- Area: 336 km^{2} (130 sq mi)
- Country: Northern Ireland
- Sovereign state: United Kingdom

= Larne Borough Council =

Former local council in Northern Ireland

Larne Borough Council was a Local Council in County Antrim in Northern Ireland. It merged with Ballymena Borough Council and Carrickfergus Borough Council in May 2015 under the reorganisation of local government in Northern Ireland to become Mid and East Antrim Borough Council.

Its headquarters was in the town of Larne.

The Borough of Larne was divided into 3 electoral areas: Larne Town, Larne Lough and Coast Road. At the final election in 2011 15 members were elected from the following political parties: 4 Democratic Unionist Party (DUP), 3 Ulster Unionist Party (UUP), 2 Independent, 3 Alliance Party, 1 Traditional Unionist Voice, 1 Sinn Féin and 1 Social Democratic and Labour Party (SDLP).

Aldermen Jack McKee (TUV) and Roy Beggs (UUP) were the longest serving councillors on the council.

Together with the neighbouring former district of Carrickfergus and part of the former district of Newtownabbey, it forms the East Antrim constituency for elections to the Westminster Parliament and Northern Ireland Assembly.

Settlements and villages in the former borough include Ballycarry, Islandmagee, Ballystrudder, Glynn, Magheramorne, Ballygalley, Cairnalbanagh, Glenarm and Carnlough.

See Also: Local Councils in Northern Ireland

==2011 Election results==

Map of the borough's DEAs from 1993 to 2014

| Party |  | seats | change +/- |
|---|---|---|---|
| • | Democratic Unionist Party | 4 | -1 |
| • | Ulster Unionist Party | 3 | -1 |
|  | Alliance Party of Northern Ireland | 3 | +1 |
| • | Independent | 2 | = |
| • | Sinn Féin | 1 | +1 |
| • | Social Democratic and Labour Party | 1 | -1 |
| • | Traditional Unionist Voice | 1 | +1 |

==Mayors of Larne==
1973: Aubrey Girvan, Independent
1974: Tommy Seymour, Vanguard
1975: Tommy Seymour
1976: Tommy Seymour
1977: Tommy Seymour
1978: Roy Beggs, DUP then UUP
1983: Thomas Robinson, UUP
1984: Jack McKee, DUP
1985:
1986: Rosalie Armstrong, UUP
1987: Winston Fulton, DUP
1989: Rosalie Armstrong, UUP
1995:
1996: Sam McAllister, DUP
1997: Joan Drummond, UUP
1999:
2000: David Fleck, UUP
2002: Bobby McKee, DUP
2004: Roy Craig, Independent
2005:
2006: Danny O'Connor, SDLP
2007: Mark Dunn, UUP
2008: Bobby McKee, DUP
2010: Andy Wilson
2011: Bobby McKee, DUP
2012: Gerardine Mulvenna, Alliance
2013: Maureen Morrow, UUP
2014: Martin Wilson, SDLP

==Review of Public Administration==
Under the Review of Public Administration (RPA) the council was due to merge with Ballymena Borough Council and Carrickfergus Borough Council in 2011 to form a single council for the enlarged area totalling 1047 km^{2} and a population of 127,101. The next election was due to take place in May 2009, but on 25 April 2008, Shaun Woodward, Secretary of State for Northern Ireland announced that the scheduled 2009 district council elections were to be postponed until the introduction of the eleven new councils in 2011. New local government district councils took over from the 26 former councils on 1 April 2015.
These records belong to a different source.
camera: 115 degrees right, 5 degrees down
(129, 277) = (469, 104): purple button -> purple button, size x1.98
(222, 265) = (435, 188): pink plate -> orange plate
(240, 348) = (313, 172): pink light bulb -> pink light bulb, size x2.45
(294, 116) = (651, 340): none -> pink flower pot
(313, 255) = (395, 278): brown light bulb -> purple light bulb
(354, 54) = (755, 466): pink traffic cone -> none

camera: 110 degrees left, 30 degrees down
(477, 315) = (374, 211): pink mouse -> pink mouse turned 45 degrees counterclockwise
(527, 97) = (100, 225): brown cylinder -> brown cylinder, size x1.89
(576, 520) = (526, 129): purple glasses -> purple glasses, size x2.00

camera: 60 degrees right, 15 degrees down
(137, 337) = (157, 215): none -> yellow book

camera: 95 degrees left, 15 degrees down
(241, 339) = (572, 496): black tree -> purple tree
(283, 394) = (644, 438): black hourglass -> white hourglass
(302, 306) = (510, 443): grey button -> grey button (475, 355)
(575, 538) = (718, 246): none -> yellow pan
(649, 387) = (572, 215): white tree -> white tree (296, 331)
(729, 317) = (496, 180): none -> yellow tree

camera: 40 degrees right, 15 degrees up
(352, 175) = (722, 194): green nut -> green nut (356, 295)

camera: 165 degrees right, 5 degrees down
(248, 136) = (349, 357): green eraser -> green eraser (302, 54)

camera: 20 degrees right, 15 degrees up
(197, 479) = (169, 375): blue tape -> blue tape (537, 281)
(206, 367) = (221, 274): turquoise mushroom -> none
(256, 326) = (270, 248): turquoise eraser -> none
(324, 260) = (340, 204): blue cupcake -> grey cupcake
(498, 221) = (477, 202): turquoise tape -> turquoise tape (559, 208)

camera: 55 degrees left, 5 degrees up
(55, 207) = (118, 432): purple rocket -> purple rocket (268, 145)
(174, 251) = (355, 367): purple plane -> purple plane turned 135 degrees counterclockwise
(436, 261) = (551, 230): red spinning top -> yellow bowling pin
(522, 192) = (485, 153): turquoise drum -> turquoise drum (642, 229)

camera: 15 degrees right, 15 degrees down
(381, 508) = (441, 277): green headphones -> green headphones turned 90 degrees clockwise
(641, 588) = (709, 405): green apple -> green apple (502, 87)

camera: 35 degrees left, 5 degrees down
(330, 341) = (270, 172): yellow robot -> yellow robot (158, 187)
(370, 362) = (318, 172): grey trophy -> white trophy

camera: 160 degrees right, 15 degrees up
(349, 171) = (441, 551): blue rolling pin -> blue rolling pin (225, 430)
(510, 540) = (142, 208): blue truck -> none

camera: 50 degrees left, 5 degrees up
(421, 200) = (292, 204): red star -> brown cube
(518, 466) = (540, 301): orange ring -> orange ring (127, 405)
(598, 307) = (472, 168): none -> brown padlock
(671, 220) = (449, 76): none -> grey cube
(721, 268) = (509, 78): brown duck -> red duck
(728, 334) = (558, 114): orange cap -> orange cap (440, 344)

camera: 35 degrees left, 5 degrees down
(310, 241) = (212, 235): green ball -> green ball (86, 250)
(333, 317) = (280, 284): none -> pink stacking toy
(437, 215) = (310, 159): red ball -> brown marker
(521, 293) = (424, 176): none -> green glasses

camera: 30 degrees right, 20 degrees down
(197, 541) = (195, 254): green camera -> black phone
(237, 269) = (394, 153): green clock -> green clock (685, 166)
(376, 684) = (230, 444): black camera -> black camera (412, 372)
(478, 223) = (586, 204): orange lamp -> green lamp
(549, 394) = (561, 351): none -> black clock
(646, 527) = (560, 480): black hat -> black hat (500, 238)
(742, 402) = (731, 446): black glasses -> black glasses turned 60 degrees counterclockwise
==Freedom of the Borough==

In memory of a battle in the town of Musa Qala in Afghanistan in 2006, involving the Royal Irish Regiment, a new regimental march, composed by Chris Attrill and commissioned by Larne Borough Council, was gifted to the regiment on Saturday 1 November 2008 in Larne, during an event in which the regiment was also presented with the 'Freedom of the Borough'. This gave the regiment the right to march through the towns of the borough with 'flags flying, bands playing and bayonets fixed'. The march was named, 'Musa Qala'.

==Council services==
- Carnfunnock Country Park, 3.5 miles from Larne, is owned and run by the council.

==Population==
The area covered by the former Larne Borough Council had a population of 32,180 residents according to the 2011 Northern Ireland census.